The rights offering will be made through a distribution to our existing shareholders of non-transferable subscription rights to purchase their pro rata portion of newly issued shares of Common Stock. The subscription price has not yet been determined but is expected to be based on a percentage discount of the closing market price of the Common Stock, as reported by the NASDAQ Capital Market, on the latest practicable date prior to the launch of the rights offering.
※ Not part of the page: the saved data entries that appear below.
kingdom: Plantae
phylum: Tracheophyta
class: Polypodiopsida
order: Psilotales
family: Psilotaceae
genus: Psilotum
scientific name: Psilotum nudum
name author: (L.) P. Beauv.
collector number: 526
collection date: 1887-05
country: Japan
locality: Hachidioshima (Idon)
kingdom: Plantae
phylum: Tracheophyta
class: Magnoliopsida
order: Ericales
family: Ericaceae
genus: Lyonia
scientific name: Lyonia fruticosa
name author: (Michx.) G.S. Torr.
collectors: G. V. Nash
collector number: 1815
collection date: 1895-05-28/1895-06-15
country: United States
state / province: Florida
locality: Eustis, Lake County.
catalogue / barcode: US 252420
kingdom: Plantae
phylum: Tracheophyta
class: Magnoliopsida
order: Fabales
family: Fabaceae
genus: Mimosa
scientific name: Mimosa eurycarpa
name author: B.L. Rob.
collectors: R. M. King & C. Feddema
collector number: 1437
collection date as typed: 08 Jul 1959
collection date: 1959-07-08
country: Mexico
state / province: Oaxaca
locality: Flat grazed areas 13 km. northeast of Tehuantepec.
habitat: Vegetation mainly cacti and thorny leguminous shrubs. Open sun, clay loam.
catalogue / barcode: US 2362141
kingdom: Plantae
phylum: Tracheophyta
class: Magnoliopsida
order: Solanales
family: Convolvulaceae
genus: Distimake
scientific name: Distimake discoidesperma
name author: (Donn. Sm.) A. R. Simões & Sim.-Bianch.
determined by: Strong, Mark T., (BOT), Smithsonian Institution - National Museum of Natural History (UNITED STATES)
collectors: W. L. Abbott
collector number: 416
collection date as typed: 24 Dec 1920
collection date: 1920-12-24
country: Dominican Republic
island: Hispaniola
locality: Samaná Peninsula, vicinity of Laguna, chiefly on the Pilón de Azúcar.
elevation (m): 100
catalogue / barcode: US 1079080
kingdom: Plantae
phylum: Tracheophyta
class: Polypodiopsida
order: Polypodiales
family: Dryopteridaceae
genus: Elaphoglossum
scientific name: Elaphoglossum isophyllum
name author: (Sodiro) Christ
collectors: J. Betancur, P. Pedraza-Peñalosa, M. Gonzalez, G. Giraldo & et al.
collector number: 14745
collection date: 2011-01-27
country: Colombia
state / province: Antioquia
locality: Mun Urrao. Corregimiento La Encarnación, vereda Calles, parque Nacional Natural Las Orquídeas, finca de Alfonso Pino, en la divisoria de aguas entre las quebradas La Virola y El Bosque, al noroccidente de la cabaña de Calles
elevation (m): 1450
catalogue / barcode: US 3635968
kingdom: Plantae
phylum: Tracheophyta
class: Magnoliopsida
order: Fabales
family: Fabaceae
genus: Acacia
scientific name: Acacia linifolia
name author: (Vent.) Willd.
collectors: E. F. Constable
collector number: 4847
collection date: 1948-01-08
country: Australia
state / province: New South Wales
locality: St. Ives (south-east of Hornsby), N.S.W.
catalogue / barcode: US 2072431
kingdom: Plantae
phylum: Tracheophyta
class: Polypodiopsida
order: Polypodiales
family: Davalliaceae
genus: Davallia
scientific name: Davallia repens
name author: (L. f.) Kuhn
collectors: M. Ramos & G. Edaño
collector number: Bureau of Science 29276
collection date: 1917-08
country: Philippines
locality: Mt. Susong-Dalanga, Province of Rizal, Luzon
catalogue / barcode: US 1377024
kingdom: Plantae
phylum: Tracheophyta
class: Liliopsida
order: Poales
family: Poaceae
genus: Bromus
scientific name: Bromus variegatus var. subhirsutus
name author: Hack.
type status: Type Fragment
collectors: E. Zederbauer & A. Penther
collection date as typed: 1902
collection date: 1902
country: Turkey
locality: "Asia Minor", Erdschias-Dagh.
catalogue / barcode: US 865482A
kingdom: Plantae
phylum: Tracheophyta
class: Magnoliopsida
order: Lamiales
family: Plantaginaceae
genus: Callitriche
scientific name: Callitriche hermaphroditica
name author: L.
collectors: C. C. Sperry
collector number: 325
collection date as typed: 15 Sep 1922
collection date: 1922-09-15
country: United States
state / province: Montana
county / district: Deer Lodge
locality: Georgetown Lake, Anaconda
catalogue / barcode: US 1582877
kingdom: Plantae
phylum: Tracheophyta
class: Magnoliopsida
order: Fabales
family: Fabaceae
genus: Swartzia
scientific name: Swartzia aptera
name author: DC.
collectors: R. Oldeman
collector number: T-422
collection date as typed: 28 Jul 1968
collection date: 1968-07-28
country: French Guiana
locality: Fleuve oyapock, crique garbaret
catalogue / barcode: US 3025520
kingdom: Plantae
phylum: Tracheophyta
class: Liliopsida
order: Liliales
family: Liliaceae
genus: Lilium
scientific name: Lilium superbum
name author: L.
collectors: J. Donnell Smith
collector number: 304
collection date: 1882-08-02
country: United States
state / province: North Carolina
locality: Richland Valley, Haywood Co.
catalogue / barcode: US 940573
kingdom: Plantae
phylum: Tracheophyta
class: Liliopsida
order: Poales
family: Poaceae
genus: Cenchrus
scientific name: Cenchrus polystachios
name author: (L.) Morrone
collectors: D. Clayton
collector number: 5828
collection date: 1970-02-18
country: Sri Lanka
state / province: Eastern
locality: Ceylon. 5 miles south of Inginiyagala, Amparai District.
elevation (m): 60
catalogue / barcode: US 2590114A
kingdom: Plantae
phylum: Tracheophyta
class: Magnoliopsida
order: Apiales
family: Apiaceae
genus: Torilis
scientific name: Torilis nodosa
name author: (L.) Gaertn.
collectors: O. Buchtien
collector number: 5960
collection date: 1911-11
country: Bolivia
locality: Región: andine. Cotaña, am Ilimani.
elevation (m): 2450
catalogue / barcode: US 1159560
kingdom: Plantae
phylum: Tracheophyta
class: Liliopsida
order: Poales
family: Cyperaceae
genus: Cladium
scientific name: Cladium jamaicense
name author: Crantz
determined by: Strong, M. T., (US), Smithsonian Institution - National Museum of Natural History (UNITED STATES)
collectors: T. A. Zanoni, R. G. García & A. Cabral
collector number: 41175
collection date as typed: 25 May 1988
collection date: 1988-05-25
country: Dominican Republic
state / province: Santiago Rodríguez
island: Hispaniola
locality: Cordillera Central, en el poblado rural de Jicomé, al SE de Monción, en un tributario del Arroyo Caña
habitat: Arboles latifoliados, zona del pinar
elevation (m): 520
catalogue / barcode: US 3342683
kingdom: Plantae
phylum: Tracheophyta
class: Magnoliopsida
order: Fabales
The record date for the distribution of the rights and the dates for both the subscription period and the expiration of the rights offering will be included in the final prospectus that will be filed with the Securities and Exchange Commission (“SEC”).
 
We intend to use the net proceeds from the Rights Offering to pursue strategic opportunities that may present themselves from time to time or, if not used to pursue strategic opportunities, for working capital and general corporate purposes, including to fund ongoing research and development and product initiatives.  Also, to the extent net proceeds of the Rights Offering are not deployed, some of the funds may be invested in accordance with the terms of our Surplus Capital Investment Policy.
 
Share Repurchase Program
 
In September 2013, our Board approved a share repurchase program authorizing the Company, at the direction of the Investment Committee of the Board, to repurchase up to 750,000 shares of our common stock under parameters to be determined by the Investment Committee. The repurchase program has no stated expiration date and there have been no purchases under the program.